Trajectory Tracking Control Design for Autonomous Helicopters with Guaranteed Error Bounds
This work provides certified buffer zones for upper-level trajectory planning for autonomous helicopters, which is crucial for safety-critical applications.
This paper develops a framework to compute formally guaranteed trajectory tracking error bounds for autonomous helicopters using Robust Positive Invariant (RPI) sets. The method establishes closed-loop translational error dynamics as a polytopic linear parameter-varying form, from which ellipsoidal RPI sets provide explicit position error bounds.

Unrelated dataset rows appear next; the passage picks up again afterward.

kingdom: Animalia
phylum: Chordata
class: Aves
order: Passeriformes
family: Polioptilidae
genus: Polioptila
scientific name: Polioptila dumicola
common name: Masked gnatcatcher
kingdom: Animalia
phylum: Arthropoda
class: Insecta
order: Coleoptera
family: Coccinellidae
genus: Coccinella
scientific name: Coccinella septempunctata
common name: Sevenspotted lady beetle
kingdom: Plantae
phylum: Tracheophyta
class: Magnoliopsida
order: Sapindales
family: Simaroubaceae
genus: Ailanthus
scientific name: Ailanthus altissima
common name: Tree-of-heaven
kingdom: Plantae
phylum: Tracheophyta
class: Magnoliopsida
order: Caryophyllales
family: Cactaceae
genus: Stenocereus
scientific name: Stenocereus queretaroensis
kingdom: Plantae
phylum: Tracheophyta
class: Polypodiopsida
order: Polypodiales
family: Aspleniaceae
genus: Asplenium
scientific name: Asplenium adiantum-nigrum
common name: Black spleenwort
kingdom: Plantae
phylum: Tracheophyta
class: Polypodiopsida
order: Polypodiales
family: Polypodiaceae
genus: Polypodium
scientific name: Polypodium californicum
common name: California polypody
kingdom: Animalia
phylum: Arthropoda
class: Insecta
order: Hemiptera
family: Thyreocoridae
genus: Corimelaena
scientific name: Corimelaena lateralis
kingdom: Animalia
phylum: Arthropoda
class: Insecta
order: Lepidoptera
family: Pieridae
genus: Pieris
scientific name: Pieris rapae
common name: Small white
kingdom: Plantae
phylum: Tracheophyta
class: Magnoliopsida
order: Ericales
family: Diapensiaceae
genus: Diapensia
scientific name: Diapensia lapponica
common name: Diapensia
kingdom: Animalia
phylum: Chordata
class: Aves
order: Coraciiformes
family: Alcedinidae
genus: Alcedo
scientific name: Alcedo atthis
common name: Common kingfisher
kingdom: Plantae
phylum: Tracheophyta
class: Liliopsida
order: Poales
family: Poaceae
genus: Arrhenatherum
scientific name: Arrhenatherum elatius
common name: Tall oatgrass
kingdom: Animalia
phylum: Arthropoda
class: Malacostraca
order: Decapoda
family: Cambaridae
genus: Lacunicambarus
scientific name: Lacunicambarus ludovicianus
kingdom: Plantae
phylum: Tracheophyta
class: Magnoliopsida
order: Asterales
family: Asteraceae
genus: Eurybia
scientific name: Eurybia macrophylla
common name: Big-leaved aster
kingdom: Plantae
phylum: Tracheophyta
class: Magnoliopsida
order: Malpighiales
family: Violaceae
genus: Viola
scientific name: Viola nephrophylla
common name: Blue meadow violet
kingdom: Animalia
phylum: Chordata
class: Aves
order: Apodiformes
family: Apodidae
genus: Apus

This paper presents a systematic framework for computing formally guaranteed trajectory tracking error bounds for autonomous helicopters based on Robust Positive Invariant (RPI) sets. The approach focuses on establishing a closed-loop translational error dynamics which is cast into polytopic linear parameter-varying form with bounded additive and state-dependent disturbances. Ellipsoidal RPI sets are computed, yielding explicit position error bounds suitable as certified buffer zones in upper-level trajectory planning. Three controller architectures are compared with respect to the conservatism of their error bounds and tracking performance. Simulation results on a nonlinear helicopter model demonstrate that all architectures respect the derived bounds, while highlighting trade-offs between dynamical fidelity and conservatism in invariant set computation.